No dice. A stickler for COVID protocols, I don’t go anywhere. My travels are limited to ZOOM meetings and television shows. I’d love to tell you that I’m reading some wonderful novels, but lately I don’t have the mental capacity to concentrate on a novel.
I feel like I’ve wandered into quicksand. I can move around a bit and I haven’t gone under, but my movements are slow. I’d tell you that I’m falling into depression, but I don’t have the energy to be depressed. I know that doesn’t make sense, but it’s the only way I can think to describe what this feels like.
And only yesterday, I was making enthusiastic pitches to my editor.
Life in COVID feels as if I were a ping pong ball in a box, a very small box, that somebody occasionally picks up and shakes. I go ping, pong, ping, pong all over the damn cube like a crazed pogostick. Then the shaking stops and I’m rolling around on the bottom until I come to a complete stop, wondering why I’m still here in a box and nothing has been accomplished beyond a feeling of exhaustion.
And yet, things somehow get done. I have been organizing a decade’s worth of writing and preparing to publish somehow someway. That’s good. And I am painting. True, one painting has so far been on the easel for six weeks, struggling towards completion in tiny increments, but it’ll get there.
Fortunate enough not to have to work due to savings and unemployment and a generous family windfall, I can devote myself full time to my art. At least for a little while.
And the funny thing is: it’s not what it’s cracked up to be.
Art in a vacuum isn’t very satisfying, after all.
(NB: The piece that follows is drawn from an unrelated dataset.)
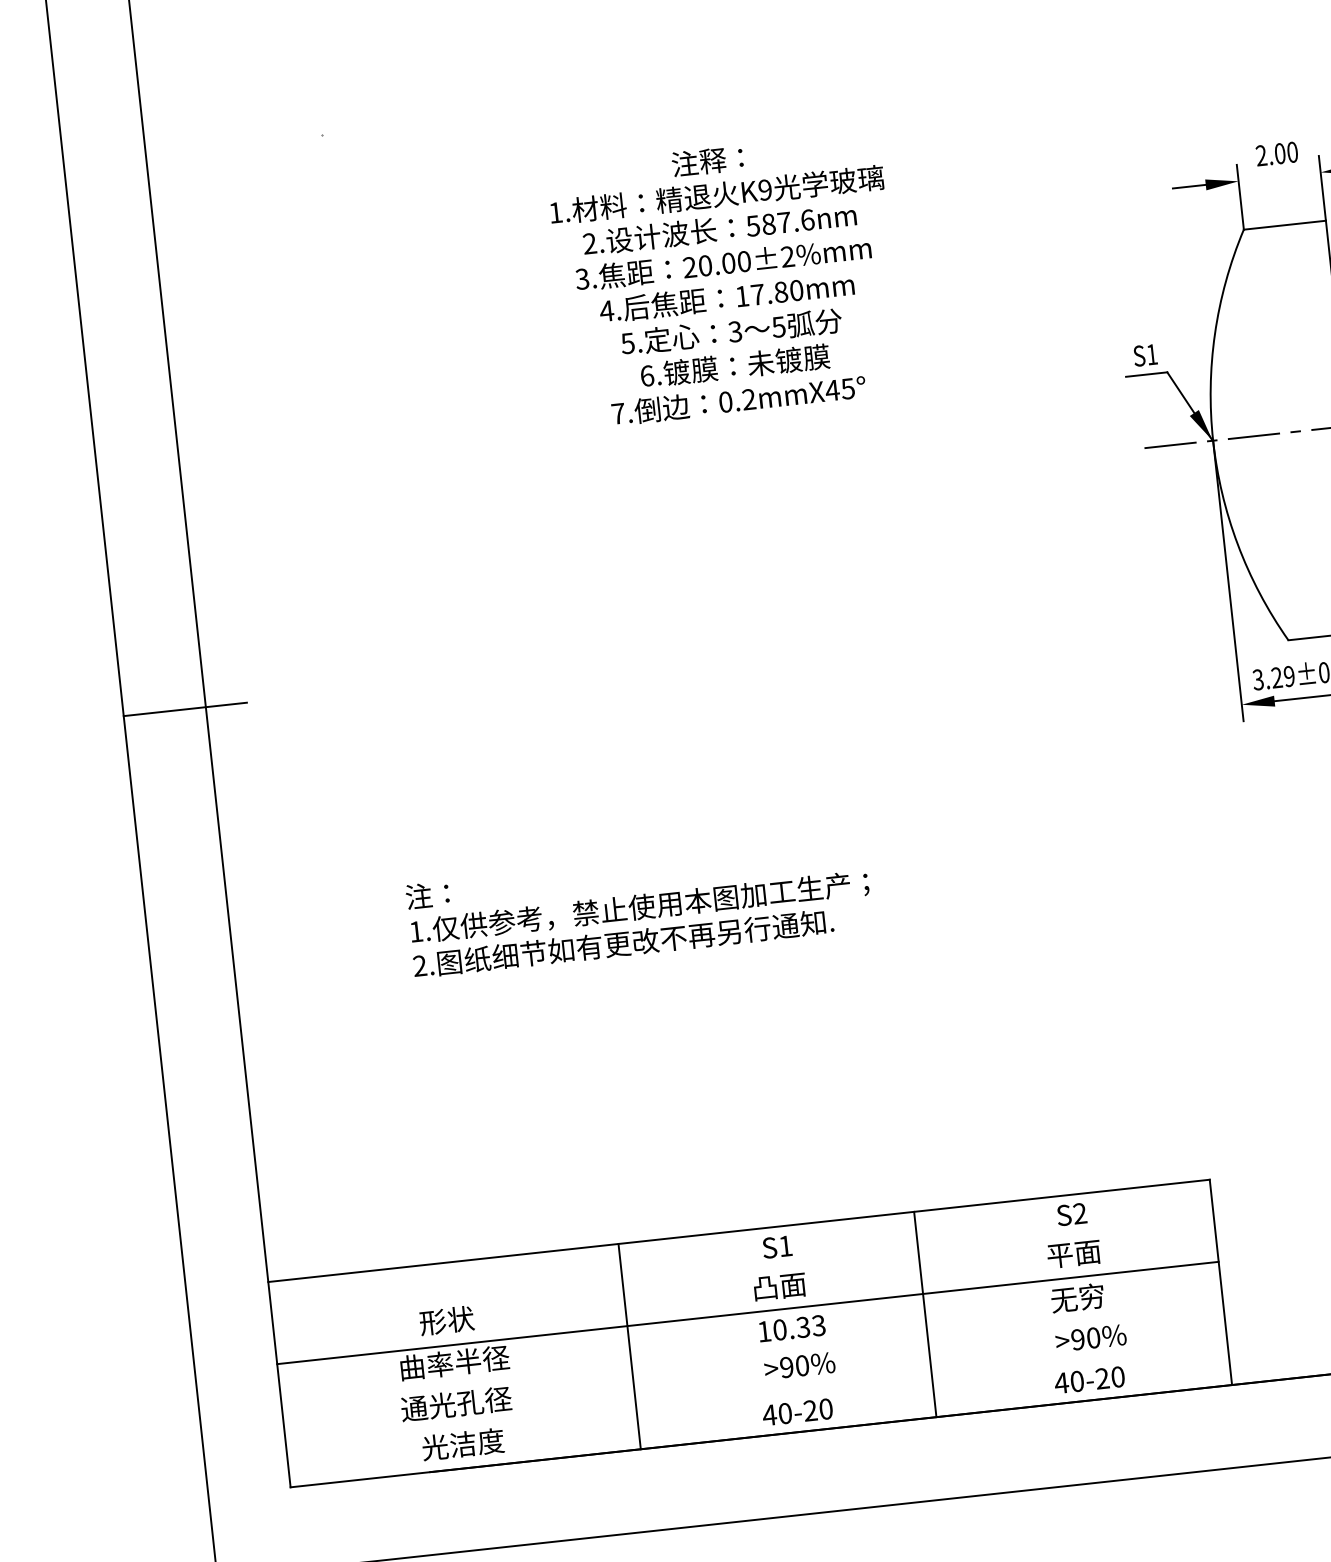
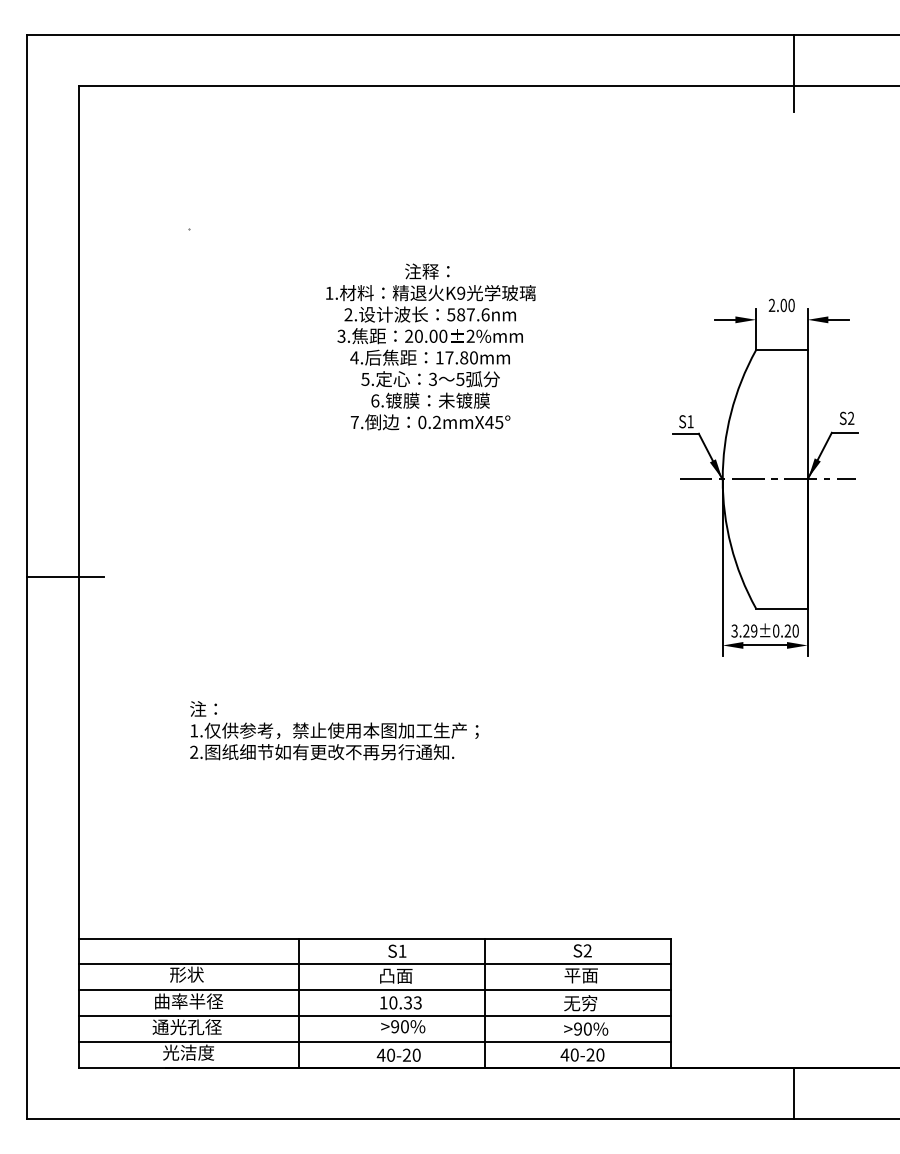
line: (743, 1272) -> (374, 964), added
line: (752, 1354) -> (374, 1016), added
line: (756, 1394) -> (374, 1041), added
This is a time of ongoing trauma.
And that is what it has been like, ever since the so-called 45th “President” was elected, and even after the demise of that “presidency.”
Even COVID seems not so much an event in itself as a piece of the larger picture.
I can only vaguely sense the degree of imprisonment and trauma and deterioration which we are all experiencing. In my numbed state, it seems impossible to fully put my brain around the reality. Perhaps that’s just as well.
What is the point of writing a dreary column like this?
Because witness matters. Some days the best we can do is try to tell it like it is.
There is hope in the ability to bear witness. So that’s what I try to do.
I’m here. I see something of what is happening to all of us. I know I’m not alone. You’re not alone. We’re in this together.
In this teeter-totter time tomorrow I’ll feel better and you perhaps will feel worse and then we’ll change places again.
Meanwhile, we must try to tell what stories we can. Witness is everything.